Image and design file data:
--------------------------------

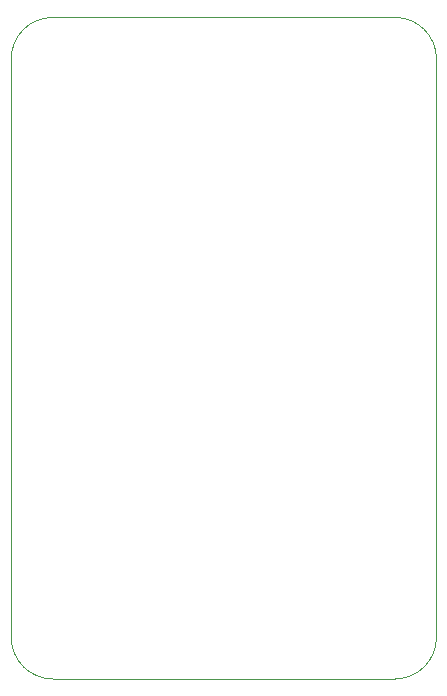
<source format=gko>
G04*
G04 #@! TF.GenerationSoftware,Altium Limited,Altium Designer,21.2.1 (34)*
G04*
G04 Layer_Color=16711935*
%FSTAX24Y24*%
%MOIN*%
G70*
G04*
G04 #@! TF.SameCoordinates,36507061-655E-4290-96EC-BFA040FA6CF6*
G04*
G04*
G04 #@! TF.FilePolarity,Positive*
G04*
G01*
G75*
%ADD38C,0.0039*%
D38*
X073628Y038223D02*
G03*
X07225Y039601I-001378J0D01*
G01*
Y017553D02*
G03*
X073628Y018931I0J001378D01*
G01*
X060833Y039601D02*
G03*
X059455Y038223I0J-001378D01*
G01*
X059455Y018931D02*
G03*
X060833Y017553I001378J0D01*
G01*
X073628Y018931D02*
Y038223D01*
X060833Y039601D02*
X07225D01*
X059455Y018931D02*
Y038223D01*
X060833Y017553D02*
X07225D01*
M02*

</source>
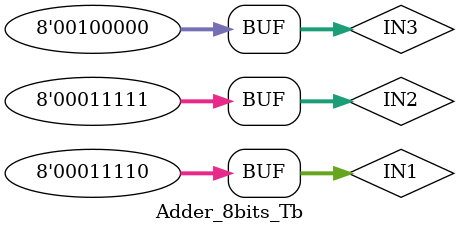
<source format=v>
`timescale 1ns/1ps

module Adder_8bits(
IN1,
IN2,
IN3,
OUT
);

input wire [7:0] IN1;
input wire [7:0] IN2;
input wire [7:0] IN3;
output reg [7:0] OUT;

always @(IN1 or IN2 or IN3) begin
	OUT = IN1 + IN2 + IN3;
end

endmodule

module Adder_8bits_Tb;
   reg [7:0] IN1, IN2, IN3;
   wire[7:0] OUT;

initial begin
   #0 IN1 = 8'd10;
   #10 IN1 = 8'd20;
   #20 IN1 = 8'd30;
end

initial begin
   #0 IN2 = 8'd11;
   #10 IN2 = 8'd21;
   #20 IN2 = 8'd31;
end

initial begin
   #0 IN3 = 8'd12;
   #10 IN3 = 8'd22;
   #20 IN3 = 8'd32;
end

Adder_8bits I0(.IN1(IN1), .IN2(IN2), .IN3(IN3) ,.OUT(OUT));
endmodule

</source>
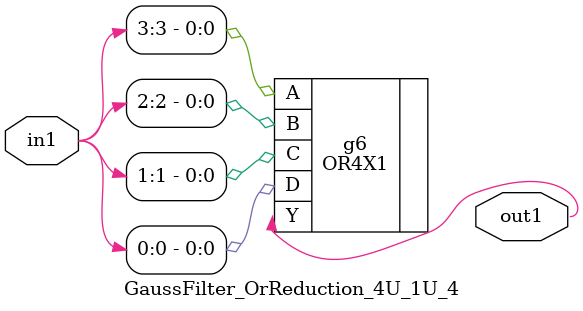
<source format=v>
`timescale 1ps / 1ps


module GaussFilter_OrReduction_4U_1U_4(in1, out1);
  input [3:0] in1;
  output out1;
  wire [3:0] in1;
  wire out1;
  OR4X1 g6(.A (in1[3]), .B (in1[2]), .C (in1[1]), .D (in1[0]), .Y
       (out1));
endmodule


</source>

--------------------------------

**Written task**
Check the entries above line by line and return each one containing the word "timescale".

**Answer to this problem**
`timescale 1ns/1ps
`timescale 1ps / 1ps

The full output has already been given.